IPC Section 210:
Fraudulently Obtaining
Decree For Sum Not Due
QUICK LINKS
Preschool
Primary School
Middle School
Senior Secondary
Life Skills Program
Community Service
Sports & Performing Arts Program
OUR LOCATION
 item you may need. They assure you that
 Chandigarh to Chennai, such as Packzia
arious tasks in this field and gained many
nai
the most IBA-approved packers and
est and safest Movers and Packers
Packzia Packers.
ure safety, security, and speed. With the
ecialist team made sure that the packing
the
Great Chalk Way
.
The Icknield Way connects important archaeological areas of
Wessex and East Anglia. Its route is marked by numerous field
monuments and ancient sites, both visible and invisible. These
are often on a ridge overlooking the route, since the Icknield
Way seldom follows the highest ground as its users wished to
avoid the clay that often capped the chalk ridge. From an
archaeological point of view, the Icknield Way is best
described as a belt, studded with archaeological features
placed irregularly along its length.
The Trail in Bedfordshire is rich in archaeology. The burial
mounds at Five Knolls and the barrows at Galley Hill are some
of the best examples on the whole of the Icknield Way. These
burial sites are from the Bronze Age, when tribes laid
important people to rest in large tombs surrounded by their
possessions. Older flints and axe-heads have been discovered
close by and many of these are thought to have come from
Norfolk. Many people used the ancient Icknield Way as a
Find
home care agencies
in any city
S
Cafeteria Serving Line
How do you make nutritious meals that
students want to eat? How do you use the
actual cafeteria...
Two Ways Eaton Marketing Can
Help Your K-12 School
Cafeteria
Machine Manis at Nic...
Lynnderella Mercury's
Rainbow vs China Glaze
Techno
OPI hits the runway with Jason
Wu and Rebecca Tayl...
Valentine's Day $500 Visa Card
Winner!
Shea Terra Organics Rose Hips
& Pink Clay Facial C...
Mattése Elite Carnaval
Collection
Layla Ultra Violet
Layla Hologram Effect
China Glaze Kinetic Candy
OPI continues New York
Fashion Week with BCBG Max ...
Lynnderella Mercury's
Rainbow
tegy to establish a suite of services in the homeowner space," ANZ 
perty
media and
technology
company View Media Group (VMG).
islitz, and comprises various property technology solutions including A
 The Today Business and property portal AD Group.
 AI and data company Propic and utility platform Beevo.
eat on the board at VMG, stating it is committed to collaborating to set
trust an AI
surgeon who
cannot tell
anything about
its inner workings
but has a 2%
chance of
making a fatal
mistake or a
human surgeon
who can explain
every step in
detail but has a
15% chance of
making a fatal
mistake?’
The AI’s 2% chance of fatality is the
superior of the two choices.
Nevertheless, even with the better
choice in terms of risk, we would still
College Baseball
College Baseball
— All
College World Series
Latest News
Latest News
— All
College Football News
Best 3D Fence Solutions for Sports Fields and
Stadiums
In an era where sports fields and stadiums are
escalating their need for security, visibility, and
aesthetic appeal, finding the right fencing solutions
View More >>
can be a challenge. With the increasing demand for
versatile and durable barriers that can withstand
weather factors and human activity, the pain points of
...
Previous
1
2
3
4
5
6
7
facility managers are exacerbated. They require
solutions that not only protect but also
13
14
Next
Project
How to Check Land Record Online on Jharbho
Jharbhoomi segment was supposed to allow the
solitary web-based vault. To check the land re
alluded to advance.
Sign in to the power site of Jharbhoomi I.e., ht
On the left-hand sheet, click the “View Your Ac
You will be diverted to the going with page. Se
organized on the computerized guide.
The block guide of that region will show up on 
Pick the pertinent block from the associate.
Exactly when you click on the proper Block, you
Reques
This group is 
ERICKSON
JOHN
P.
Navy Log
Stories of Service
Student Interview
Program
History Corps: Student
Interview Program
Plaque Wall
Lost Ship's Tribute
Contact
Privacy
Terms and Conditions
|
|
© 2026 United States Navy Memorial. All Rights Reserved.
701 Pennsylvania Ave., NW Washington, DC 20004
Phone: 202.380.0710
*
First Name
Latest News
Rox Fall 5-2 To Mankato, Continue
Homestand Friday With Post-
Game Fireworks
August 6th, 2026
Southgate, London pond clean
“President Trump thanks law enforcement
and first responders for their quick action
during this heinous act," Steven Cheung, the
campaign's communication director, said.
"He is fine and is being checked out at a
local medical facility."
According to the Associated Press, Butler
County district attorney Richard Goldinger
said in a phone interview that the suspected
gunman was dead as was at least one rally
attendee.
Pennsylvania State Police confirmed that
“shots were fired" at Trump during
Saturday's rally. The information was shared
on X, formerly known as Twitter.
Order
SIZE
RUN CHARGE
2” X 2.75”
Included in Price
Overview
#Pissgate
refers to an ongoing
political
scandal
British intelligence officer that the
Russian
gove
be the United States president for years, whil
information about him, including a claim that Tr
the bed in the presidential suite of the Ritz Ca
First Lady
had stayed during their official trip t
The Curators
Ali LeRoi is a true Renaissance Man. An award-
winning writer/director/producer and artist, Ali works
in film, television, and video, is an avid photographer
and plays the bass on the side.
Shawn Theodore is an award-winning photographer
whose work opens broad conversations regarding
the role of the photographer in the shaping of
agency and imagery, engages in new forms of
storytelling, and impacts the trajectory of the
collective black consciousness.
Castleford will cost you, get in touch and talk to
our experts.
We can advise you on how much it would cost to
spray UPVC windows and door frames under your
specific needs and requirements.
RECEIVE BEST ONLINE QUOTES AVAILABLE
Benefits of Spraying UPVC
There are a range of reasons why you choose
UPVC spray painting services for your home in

### EXERCISE INSTRUCTIONS
Reproduce the text of every entry above word for word, keeping each line as it stands.

### SOLVED EXERCISE
IPC Section 210:
Fraudulently Obtaining
Decree For Sum Not Due
QUICK LINKS
Preschool
Primary School
Middle School
Senior Secondary
Life Skills Program
Community Service
Sports & Performing Arts Program
OUR LOCATION
 item you may need. They assure you that
 Chandigarh to Chennai, such as Packzia
arious tasks in this field and gained many
nai
the most IBA-approved packers and
est and safest Movers and Packers
Packzia Packers.
ure safety, security, and speed. With the
ecialist team made sure that the packing
the
Great Chalk Way
.
The Icknield Way connects important archaeological areas of
Wessex and East Anglia. Its route is marked by numerous field
monuments and ancient sites, both visible and invisible. These
are often on a ridge overlooking the route, since the Icknield
Way seldom follows the highest ground as its users wished to
avoid the clay that often capped the chalk ridge. From an
archaeological point of view, the Icknield Way is best
described as a belt, studded with archaeological features
placed irregularly along its length.
The Trail in Bedfordshire is rich in archaeology. The burial
mounds at Five Knolls and the barrows at Galley Hill are some
of the best examples on the whole of the Icknield Way. These
burial sites are from the Bronze Age, when tribes laid
important people to rest in large tombs surrounded by their
possessions. Older flints and axe-heads have been discovered
close by and many of these are thought to have come from
Norfolk. Many people used the ancient Icknield Way as a
Find
home care agencies
in any city
S
Cafeteria Serving Line
How do you make nutritious meals that
students want to eat? How do you use the
actual cafeteria...
Two Ways Eaton Marketing Can
Help Your K-12 School
Cafeteria
Machine Manis at Nic...
Lynnderella Mercury's
Rainbow vs China Glaze
Techno
OPI hits the runway with Jason
Wu and Rebecca Tayl...
Valentine's Day $500 Visa Card
Winner!
Shea Terra Organics Rose Hips
& Pink Clay Facial C...
Mattése Elite Carnaval
Collection
Layla Ultra Violet
Layla Hologram Effect
China Glaze Kinetic Candy
OPI continues New York
Fashion Week with BCBG Max ...
Lynnderella Mercury's
Rainbow
tegy to establish a suite of services in the homeowner space," ANZ 
perty
media and
technology
company View Media Group (VMG).
islitz, and comprises various property technology solutions including A
 The Today Business and property portal AD Group.
 AI and data company Propic and utility platform Beevo.
eat on the board at VMG, stating it is committed to collaborating to set
trust an AI
surgeon who
cannot tell
anything about
its inner workings
but has a 2%
chance of
making a fatal
mistake or a
human surgeon
who can explain
every step in
detail but has a
15% chance of
making a fatal
mistake?’
The AI’s 2% chance of fatality is the
superior of the two choices.
Nevertheless, even with the better
choice in terms of risk, we would still
College Baseball
College Baseball
— All
College World Series
Latest News
Latest News
— All
College Football News
Best 3D Fence Solutions for Sports Fields and
Stadiums
In an era where sports fields and stadiums are
escalating their need for security, visibility, and
aesthetic appeal, finding the right fencing solutions
View More >>
can be a challenge. With the increasing demand for
versatile and durable barriers that can withstand
weather factors and human activity, the pain points of
...
Previous
1
2
3
4
5
6
7
facility managers are exacerbated. They require
solutions that not only protect but also
13
14
Next
Project
How to Check Land Record Online on Jharbho
Jharbhoomi segment was supposed to allow the
solitary web-based vault. To check the land re
alluded to advance.
Sign in to the power site of Jharbhoomi I.e., ht
On the left-hand sheet, click the “View Your Ac
You will be diverted to the going with page. Se
organized on the computerized guide.
The block guide of that region will show up on 
Pick the pertinent block from the associate.
Exactly when you click on the proper Block, you
Reques
This group is 
ERICKSON
JOHN
P.
Navy Log
Stories of Service
Student Interview
Program
History Corps: Student
Interview Program
Plaque Wall
Lost Ship's Tribute
Contact
Privacy
Terms and Conditions
|
|
© 2026 United States Navy Memorial. All Rights Reserved.
701 Pennsylvania Ave., NW Washington, DC 20004
Phone: 202.380.0710
*
First Name
Latest News
Rox Fall 5-2 To Mankato, Continue
Homestand Friday With Post-
Game Fireworks
August 6th, 2026
Southgate, London pond clean
“President Trump thanks law enforcement
and first responders for their quick action
during this heinous act," Steven Cheung, the
campaign's communication director, said.
"He is fine and is being checked out at a
local medical facility."
According to the Associated Press, Butler
County district attorney Richard Goldinger
said in a phone interview that the suspected
gunman was dead as was at least one rally
attendee.
Pennsylvania State Police confirmed that
“shots were fired" at Trump during
Saturday's rally. The information was shared
on X, formerly known as Twitter.
Order
SIZE
RUN CHARGE
2” X 2.75”
Included in Price
Overview
#Pissgate
refers to an ongoing
political
scandal
British intelligence officer that the
Russian
gove
be the United States president for years, whil
information about him, including a claim that Tr
the bed in the presidential suite of the Ritz Ca
First Lady
had stayed during their official trip t
The Curators
Ali LeRoi is a true Renaissance Man. An award-
winning writer/director/producer and artist, Ali works
in film, television, and video, is an avid photographer
and plays the bass on the side.
Shawn Theodore is an award-winning photographer
whose work opens broad conversations regarding
the role of the photographer in the shaping of
agency and imagery, engages in new forms of
storytelling, and impacts the trajectory of the
collective black consciousness.
Castleford will cost you, get in touch and talk to
our experts.
We can advise you on how much it would cost to
spray UPVC windows and door frames under your
specific needs and requirements.
RECEIVE BEST ONLINE QUOTES AVAILABLE
Benefits of Spraying UPVC
There are a range of reasons why you choose
UPVC spray painting services for your home in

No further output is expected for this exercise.